§ **Aim of the task**
Take the line containing "Map reading. List" and every line after it in the data below, and print them exactly as given, with nothing else.
◆ ◆ ◆ ◆ ◆
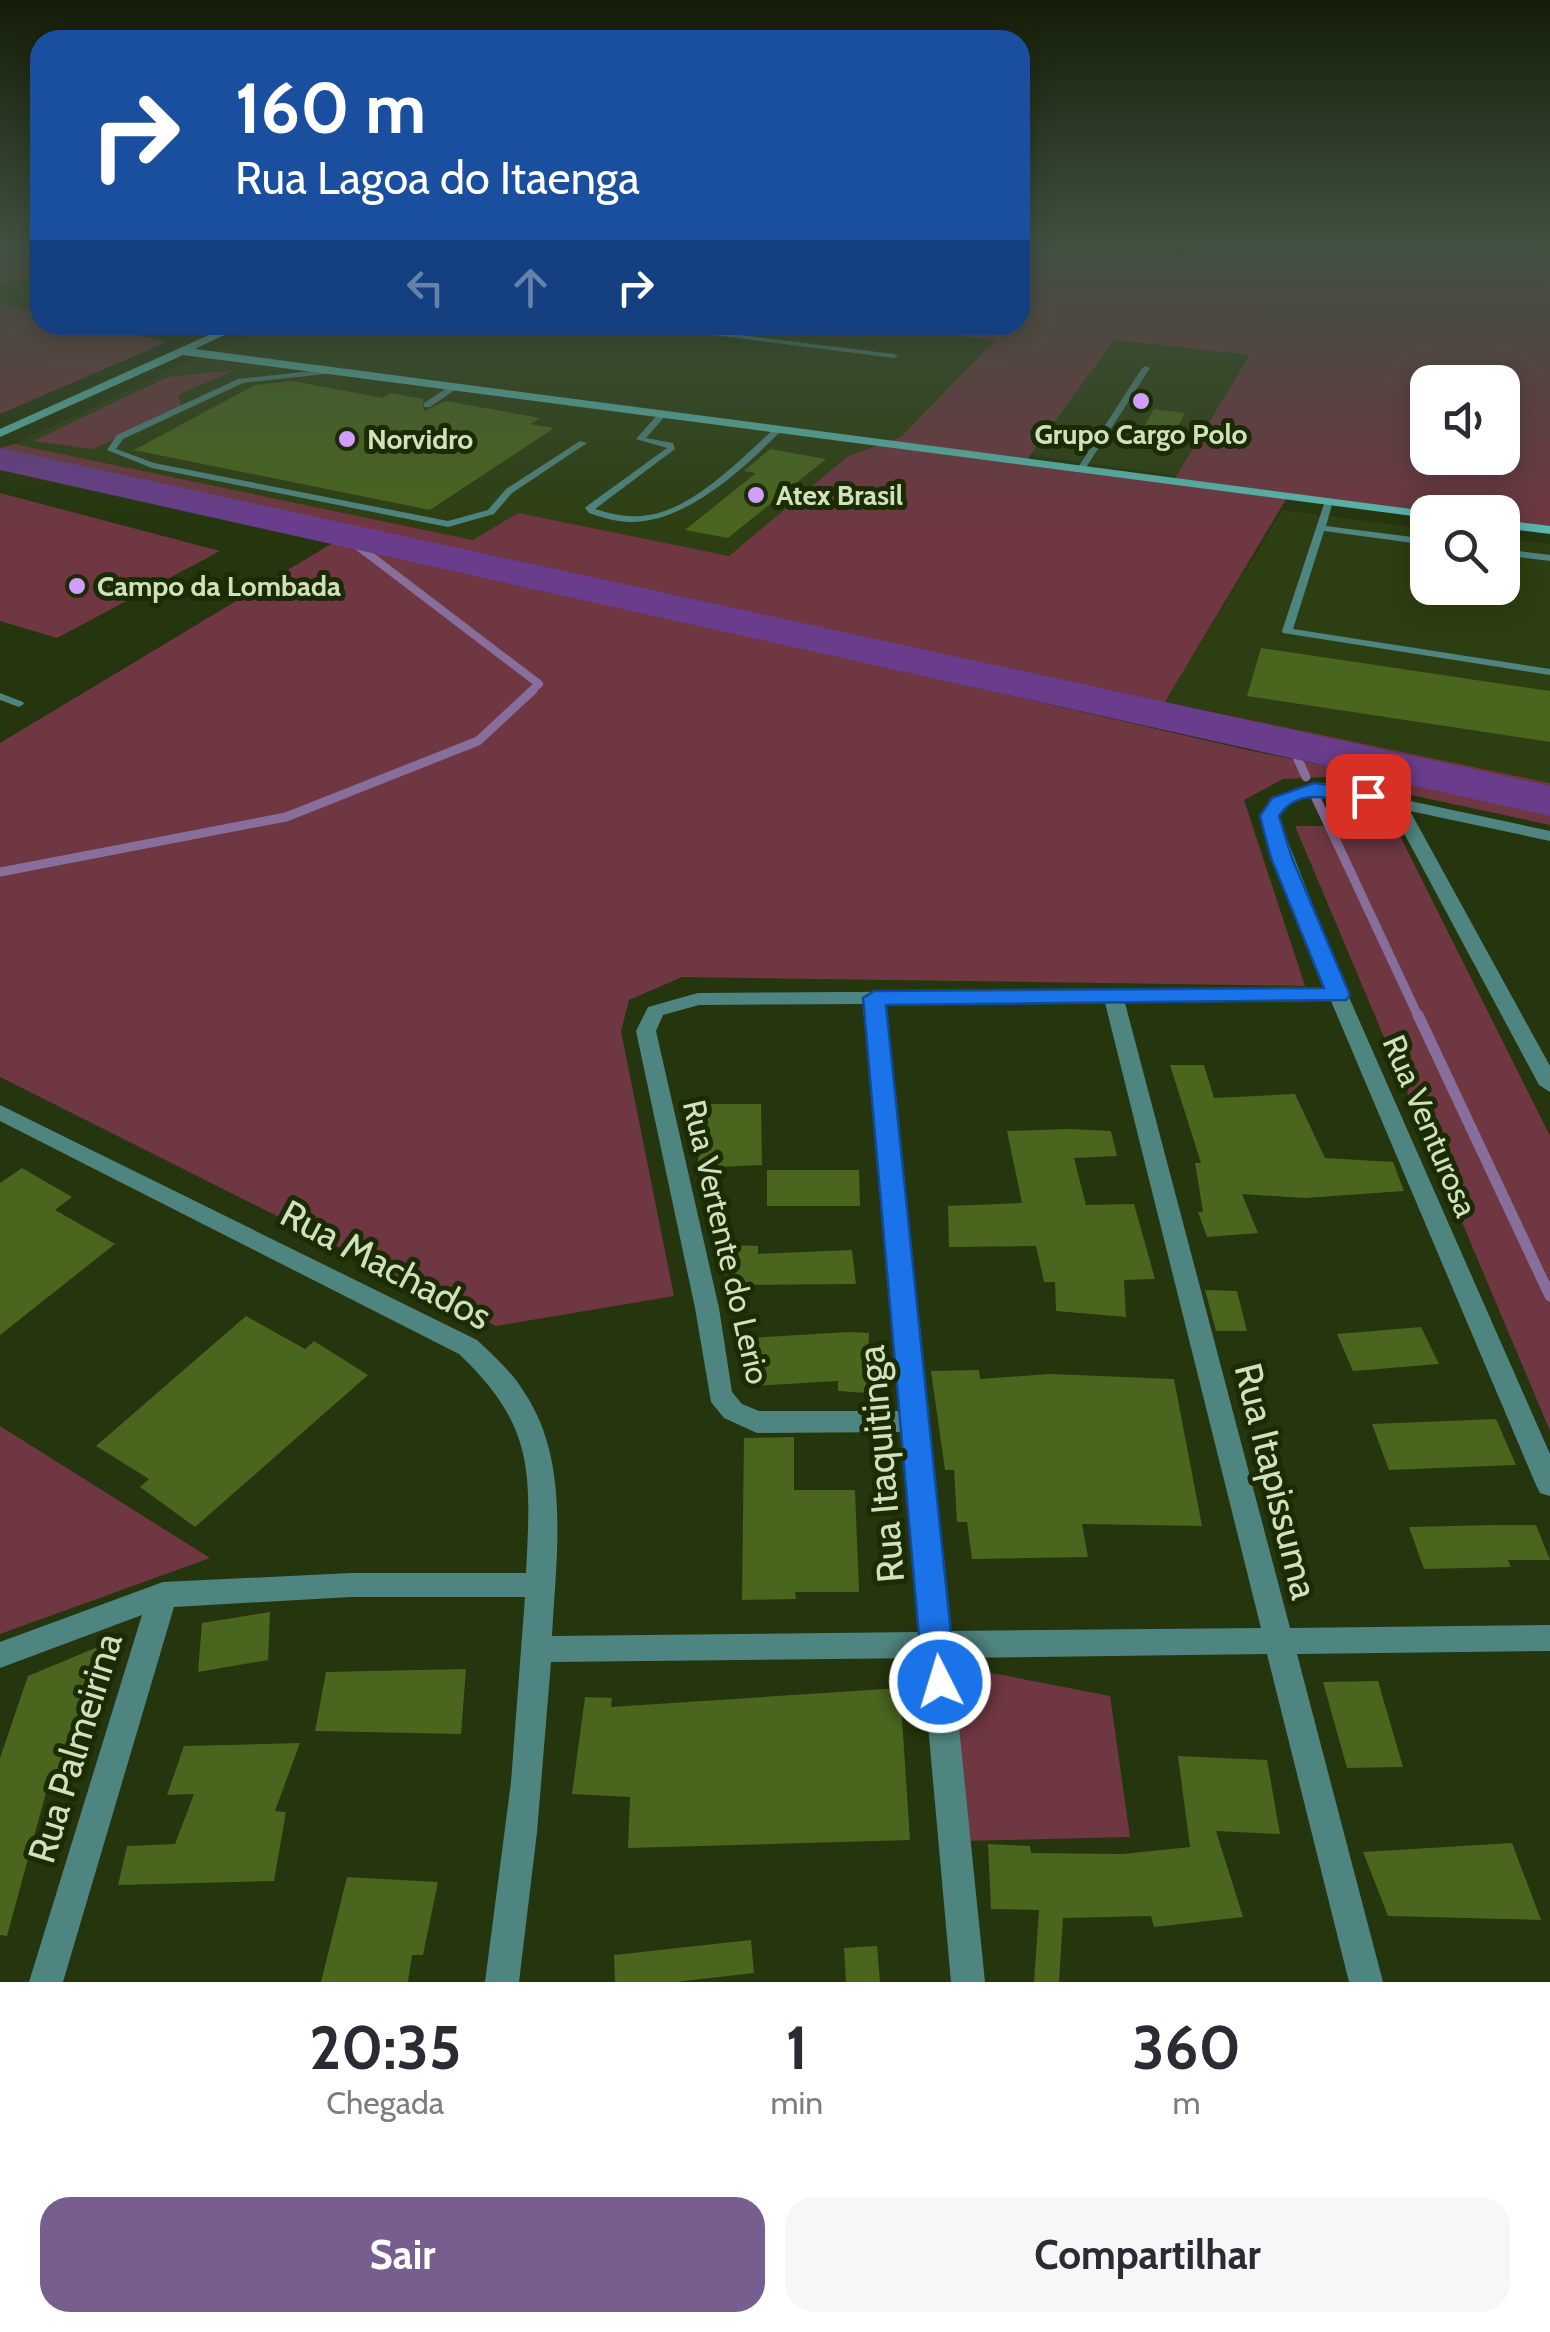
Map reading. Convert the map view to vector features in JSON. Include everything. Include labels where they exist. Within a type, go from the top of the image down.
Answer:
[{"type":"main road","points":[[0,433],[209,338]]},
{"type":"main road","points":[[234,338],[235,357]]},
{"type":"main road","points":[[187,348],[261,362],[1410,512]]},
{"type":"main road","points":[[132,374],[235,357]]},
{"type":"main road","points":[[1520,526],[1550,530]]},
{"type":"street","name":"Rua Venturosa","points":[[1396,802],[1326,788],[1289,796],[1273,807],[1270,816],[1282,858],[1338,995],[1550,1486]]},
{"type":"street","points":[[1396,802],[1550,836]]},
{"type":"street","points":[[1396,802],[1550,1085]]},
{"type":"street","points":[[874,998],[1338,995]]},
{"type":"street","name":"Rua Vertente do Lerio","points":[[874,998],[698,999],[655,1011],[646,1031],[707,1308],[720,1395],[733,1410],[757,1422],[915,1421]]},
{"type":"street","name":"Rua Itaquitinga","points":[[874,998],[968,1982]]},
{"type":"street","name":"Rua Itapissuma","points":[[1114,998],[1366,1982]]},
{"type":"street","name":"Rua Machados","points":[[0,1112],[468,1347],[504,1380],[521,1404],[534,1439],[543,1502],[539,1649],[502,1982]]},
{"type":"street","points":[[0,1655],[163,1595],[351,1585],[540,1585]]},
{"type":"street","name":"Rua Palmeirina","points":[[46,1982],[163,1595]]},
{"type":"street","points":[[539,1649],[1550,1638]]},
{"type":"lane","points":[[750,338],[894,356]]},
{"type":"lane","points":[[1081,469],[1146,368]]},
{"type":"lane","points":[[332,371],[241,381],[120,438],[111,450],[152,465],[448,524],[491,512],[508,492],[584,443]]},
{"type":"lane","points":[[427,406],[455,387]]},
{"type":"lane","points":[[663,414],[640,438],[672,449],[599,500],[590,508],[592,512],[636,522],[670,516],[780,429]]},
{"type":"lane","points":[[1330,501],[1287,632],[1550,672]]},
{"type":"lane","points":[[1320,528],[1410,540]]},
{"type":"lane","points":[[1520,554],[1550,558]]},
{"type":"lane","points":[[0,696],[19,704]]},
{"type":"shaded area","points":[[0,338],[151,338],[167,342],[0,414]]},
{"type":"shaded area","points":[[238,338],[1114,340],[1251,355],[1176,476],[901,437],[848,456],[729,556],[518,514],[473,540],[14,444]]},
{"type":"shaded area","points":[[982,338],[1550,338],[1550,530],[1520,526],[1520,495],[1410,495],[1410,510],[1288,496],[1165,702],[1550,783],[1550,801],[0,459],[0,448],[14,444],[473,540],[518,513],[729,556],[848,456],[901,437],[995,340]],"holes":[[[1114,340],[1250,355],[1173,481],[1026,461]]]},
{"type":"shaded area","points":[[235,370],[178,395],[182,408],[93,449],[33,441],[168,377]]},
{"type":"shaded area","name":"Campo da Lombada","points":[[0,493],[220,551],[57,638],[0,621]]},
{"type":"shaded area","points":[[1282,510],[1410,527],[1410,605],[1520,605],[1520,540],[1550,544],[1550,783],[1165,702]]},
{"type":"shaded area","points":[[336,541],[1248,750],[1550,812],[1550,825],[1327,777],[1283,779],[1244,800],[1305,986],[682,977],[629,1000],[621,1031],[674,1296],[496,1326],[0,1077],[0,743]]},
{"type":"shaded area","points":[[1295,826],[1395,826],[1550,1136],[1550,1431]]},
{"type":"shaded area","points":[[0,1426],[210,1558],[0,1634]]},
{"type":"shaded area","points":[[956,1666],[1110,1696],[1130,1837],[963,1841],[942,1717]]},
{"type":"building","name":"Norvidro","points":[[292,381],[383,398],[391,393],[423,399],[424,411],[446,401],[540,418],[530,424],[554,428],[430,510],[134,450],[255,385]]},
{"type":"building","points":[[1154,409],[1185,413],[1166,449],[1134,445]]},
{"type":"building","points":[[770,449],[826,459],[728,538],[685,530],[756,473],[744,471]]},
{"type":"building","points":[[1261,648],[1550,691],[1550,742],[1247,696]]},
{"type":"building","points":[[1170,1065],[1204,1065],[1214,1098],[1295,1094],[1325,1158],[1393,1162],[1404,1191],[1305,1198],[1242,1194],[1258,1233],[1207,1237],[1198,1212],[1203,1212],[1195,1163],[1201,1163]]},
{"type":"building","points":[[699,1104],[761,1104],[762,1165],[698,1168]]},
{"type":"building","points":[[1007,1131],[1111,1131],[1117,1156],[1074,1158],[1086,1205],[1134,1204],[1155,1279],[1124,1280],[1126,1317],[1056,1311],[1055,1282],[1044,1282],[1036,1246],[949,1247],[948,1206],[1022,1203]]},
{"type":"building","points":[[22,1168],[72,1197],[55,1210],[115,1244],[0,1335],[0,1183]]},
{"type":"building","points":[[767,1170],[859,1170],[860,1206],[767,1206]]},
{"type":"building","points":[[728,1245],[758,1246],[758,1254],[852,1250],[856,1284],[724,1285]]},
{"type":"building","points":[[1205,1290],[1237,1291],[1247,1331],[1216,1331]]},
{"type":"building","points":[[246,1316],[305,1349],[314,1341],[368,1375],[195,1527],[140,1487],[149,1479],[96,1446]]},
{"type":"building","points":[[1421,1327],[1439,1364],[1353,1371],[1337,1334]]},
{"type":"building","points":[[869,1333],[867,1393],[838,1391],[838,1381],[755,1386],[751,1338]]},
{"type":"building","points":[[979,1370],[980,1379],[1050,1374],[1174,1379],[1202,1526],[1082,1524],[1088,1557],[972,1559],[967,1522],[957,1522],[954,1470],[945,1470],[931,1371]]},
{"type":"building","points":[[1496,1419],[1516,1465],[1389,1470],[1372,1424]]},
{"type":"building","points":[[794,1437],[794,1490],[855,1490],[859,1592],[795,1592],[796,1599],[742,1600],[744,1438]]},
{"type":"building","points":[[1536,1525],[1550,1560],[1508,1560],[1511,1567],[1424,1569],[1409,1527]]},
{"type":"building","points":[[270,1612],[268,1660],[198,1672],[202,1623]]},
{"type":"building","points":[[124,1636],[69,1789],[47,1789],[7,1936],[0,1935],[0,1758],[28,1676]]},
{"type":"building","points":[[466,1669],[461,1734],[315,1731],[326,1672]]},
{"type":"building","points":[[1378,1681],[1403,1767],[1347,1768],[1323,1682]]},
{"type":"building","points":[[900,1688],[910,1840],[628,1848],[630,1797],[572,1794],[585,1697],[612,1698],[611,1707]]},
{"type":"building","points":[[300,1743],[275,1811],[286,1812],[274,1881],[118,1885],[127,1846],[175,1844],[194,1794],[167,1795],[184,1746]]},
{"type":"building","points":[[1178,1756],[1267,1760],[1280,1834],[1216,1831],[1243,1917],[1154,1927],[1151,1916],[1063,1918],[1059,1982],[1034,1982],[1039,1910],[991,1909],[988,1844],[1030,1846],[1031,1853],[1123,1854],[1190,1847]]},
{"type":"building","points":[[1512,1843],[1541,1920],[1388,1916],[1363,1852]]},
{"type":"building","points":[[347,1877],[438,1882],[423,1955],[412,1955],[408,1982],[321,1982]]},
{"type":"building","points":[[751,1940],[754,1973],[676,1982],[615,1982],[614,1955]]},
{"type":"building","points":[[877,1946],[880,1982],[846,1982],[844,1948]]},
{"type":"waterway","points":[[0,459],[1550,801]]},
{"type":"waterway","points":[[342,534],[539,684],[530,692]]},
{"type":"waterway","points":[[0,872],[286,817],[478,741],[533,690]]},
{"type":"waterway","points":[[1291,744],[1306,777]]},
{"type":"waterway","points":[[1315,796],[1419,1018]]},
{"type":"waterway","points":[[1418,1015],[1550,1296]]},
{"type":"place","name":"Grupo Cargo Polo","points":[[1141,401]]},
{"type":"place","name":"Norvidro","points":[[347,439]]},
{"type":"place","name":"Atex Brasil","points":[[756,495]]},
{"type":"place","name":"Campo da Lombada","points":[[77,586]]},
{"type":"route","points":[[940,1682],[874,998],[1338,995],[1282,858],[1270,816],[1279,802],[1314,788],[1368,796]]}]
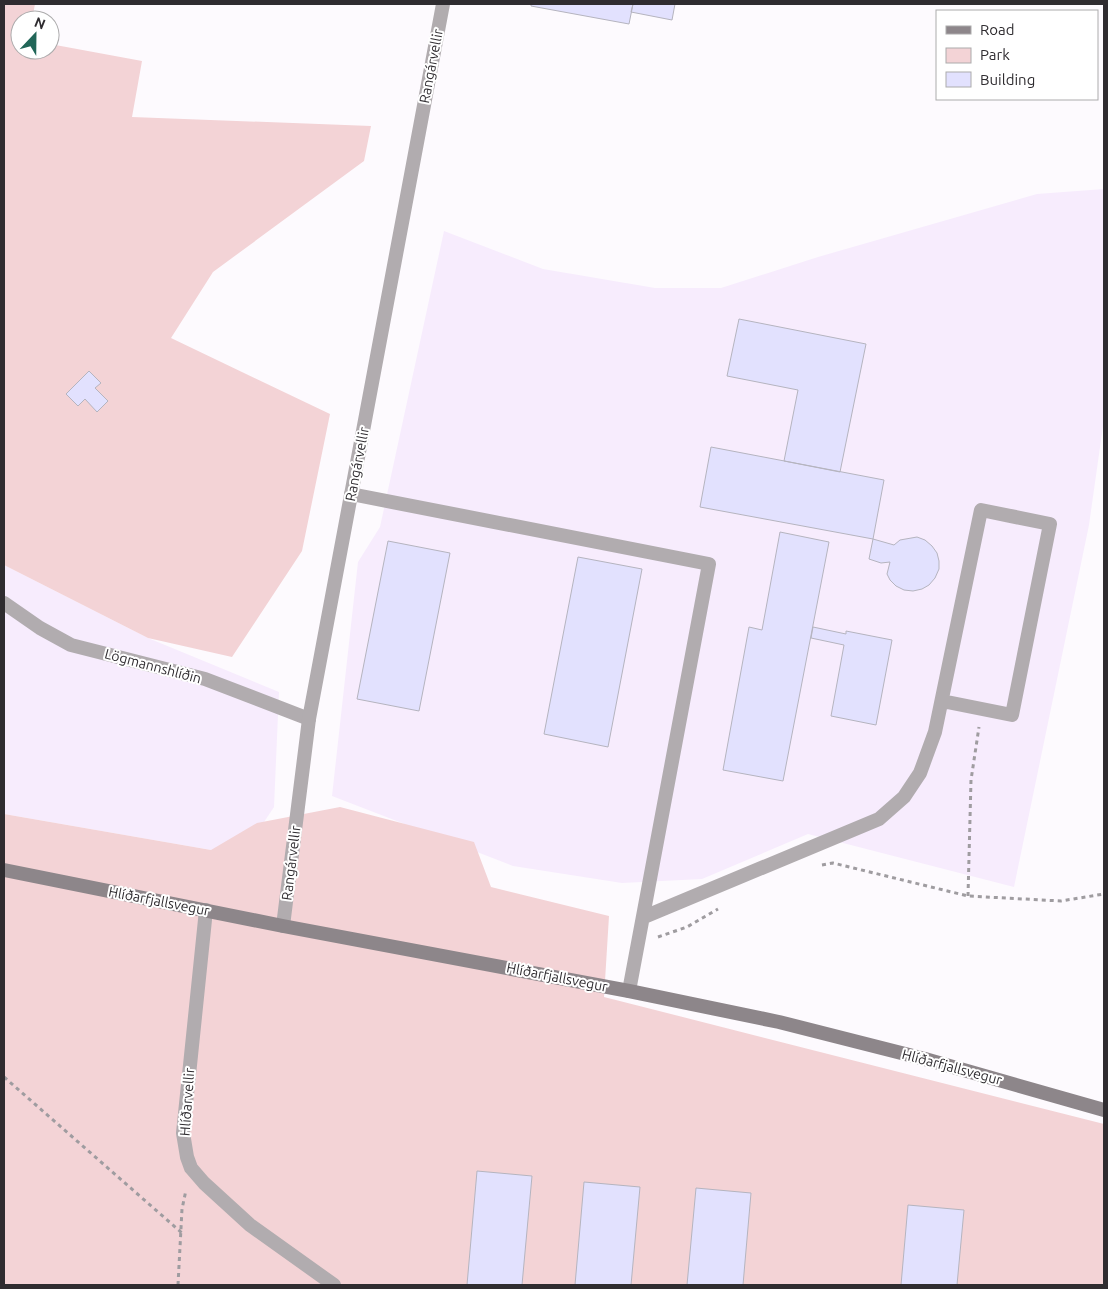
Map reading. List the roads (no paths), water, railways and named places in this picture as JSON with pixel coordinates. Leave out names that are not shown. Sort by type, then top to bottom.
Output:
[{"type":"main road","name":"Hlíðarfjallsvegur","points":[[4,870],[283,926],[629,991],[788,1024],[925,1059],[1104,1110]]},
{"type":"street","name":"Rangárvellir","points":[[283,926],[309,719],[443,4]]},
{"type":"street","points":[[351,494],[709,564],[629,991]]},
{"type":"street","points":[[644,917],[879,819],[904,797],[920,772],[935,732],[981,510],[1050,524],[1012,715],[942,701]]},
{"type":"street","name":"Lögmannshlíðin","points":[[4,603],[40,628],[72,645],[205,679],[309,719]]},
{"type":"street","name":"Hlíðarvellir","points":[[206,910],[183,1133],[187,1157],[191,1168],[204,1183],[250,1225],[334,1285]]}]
◆ ◆ ◆ ◆ ◆
§ **Solution to this problem**
Map reading. List the roads (no paths), water, railways and named places in this picture as JSON with pixel coordinates. Leave out names that are not shown. Sort by type, then top to bottom.
Output:
[{"type":"main road","name":"Hlíðarfjallsvegur","points":[[4,870],[283,926],[629,991],[788,1024],[925,1059],[1104,1110]]},
{"type":"street","name":"Rangárvellir","points":[[283,926],[309,719],[443,4]]},
{"type":"street","points":[[351,494],[709,564],[629,991]]},
{"type":"street","points":[[644,917],[879,819],[904,797],[920,772],[935,732],[981,510],[1050,524],[1012,715],[942,701]]},
{"type":"street","name":"Lögmannshlíðin","points":[[4,603],[40,628],[72,645],[205,679],[309,719]]},
{"type":"street","name":"Hlíðarvellir","points":[[206,910],[183,1133],[187,1157],[191,1168],[204,1183],[250,1225],[334,1285]]}]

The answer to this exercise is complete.